Debt to GDP

Hat tip: Global Finance Magazine

The graph above illustrates the total U. S. debt to GDP ratio over the period of the last 82 years.

More information:

Year Real GDP YOY % Change Real Personal Income YOY % Change Total debt YOY % Change
2011 13227.9 2.24 11370.7 3.99 52603.8 1.53
2010 12937.7 2.17 10934.7 -2.19 51808.8 -0.87
2009 12663.2 -4.55 11179.8 -2.60 52265.5 -0.32
2008 13266.8 1.61 11477.8 2.43 52433.4 4.78
2007 13056.1 1.24 11205.8 3.98 50043.2 10.34
2006 12896.4 3.05 10776.7 3.95 45353.9 9.87
2005 12515.0 3.28 10367.0 3.07 41279.4 9.15
2004 12117.9 4.12 10057.8 3.09 37819.1  
2003 11638.9 1.50 9756.6 -0.20  
2002 11467.1 1.59 9776.4 0.91    
2001 11287.8 2.30 9688.7 3.51    
2000 11033.6 4.17 9360.5 5.09    
1999 10592.1 4.93 8906.9 4.85    

Source: St. Louis Federal Reserve (FRED), Federal Reserve

I think that this largely speaks for itself. Some brief observations:

  1. The present trend is unsustainable.
  2. A lot of the growth of the last couple of decades was illusory. Increasing debt of itself makes growth look larger.
  3. There is no reasonably foreseeable level of economic growth that will bail us out of this problem.
  4. Deleveraging has barely begun.
  5. Deleveraging has stopped.
3 comments… add one
  • steve Link

    Exactly. What brilliant economic strategy will overcome this level of debt?

    Steve

  • Icepick Link

    What brilliant economic strategy will overcome this level of debt?

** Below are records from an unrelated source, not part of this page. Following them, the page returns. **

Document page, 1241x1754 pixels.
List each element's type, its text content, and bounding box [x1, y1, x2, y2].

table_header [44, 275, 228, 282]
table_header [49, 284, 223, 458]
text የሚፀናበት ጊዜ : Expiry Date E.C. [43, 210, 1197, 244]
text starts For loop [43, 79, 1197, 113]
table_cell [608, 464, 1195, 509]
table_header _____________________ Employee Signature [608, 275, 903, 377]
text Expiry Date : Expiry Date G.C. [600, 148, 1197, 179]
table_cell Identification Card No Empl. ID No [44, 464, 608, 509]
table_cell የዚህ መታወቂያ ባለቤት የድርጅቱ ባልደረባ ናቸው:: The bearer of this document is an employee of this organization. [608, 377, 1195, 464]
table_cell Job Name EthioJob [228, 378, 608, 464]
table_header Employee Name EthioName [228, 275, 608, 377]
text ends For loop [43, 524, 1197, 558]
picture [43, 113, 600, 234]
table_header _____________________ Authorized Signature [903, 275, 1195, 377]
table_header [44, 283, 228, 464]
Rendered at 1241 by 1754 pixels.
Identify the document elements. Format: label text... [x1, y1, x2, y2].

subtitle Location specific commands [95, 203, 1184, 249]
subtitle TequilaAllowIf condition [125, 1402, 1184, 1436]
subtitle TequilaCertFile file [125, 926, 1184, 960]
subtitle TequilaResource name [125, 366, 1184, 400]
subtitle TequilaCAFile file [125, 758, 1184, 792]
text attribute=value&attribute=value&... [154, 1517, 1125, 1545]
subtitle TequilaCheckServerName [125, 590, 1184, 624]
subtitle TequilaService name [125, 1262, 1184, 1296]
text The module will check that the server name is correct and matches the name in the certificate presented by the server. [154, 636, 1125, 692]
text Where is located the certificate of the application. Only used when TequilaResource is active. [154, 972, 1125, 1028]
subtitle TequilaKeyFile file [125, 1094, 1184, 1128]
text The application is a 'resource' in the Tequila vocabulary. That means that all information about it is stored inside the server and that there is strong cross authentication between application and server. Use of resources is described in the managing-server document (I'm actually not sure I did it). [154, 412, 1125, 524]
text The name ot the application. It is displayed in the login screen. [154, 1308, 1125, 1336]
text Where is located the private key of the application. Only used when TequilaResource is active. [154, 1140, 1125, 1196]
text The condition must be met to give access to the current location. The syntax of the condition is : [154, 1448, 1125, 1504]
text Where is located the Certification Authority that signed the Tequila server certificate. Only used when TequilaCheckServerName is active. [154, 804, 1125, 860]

    Social fracturing, social unrest, hyperinflation, depression (economic, not emotional – although that probably wouldn’t hurt), revolution, war, famine & pestilence – roughly in that order but it’s always fun to spice things up a bit and mix up the order. And after all that? Happy days are here again!